How omega-3 can help improve mood
Published November 28, 2014
Omega-3 fatty acids are good for your body as well as the mind. They’re highly concentrated in the brain and play an important role in normal brain function and mood. Around 50‐60% of the brain is made up of fats, one‐third of which is from the omega-3 family.
Omega-3 fatty acids appear to affect brain function in various ways. They have the ability to alter the properties of neurons (specialised nerve cells) and affect neurotransmission, the way neurons communicate with one another.
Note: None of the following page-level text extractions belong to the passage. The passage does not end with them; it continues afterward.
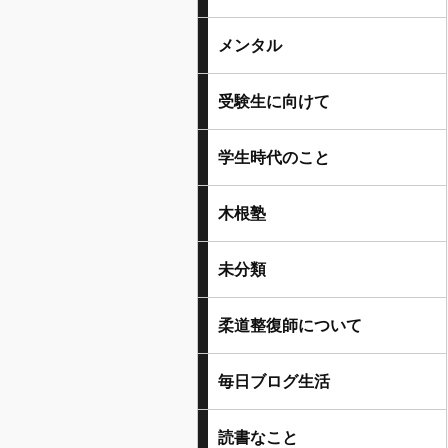
メンタル
受験生に向けて
学生時代のこと
木根塾
未分類
柔道整復師について
毎日ブログ生活
読書なこと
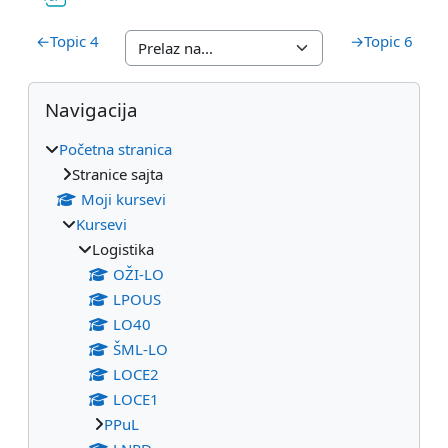
←
Topic 4
→
Topic 6
Blokovi
Preskoči Navigacija
Navigacija
Početna stranica
Stranice sajta
Moji kursevi
Kursevi
Logistika
OŽI-LO
LPOUS
LO40
ŠML-LO
LOCE2
LOCE1
PPuL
Optimal levels of omega-3 can also influence the transport of serotonin, a “feel good” brain chemical that helps support normal mood and behaviour. Furthermore, a reduction in omega 3 consumption appears to increase the risk of despondency in some people.1
Omega-3 supplementation and mood
Various clinical studies have investigated the role omega-3 supplementation plays in mood. In one trial, omega-3 was found to increase vigour and general wellbeing, support cognition, memory and concentration, provide symptomatic relief of mood swings and temporary relief of mild anxiety, irritability and fatigue.2 In other trials, the omega-3 fatty acids EPA (Eicosapentaenoic acid) and DHA (Docosahexaenoic acid) have been found to be beneficial during times of stress and to assist in the management of mood swings.1
Fish and fish oil are a great source of omega-3 fatty acids and therefore good “mood food”. If you would like to support your brain function and mood, consider increasing your oily fish consumption and/or taking a fish oil supplement.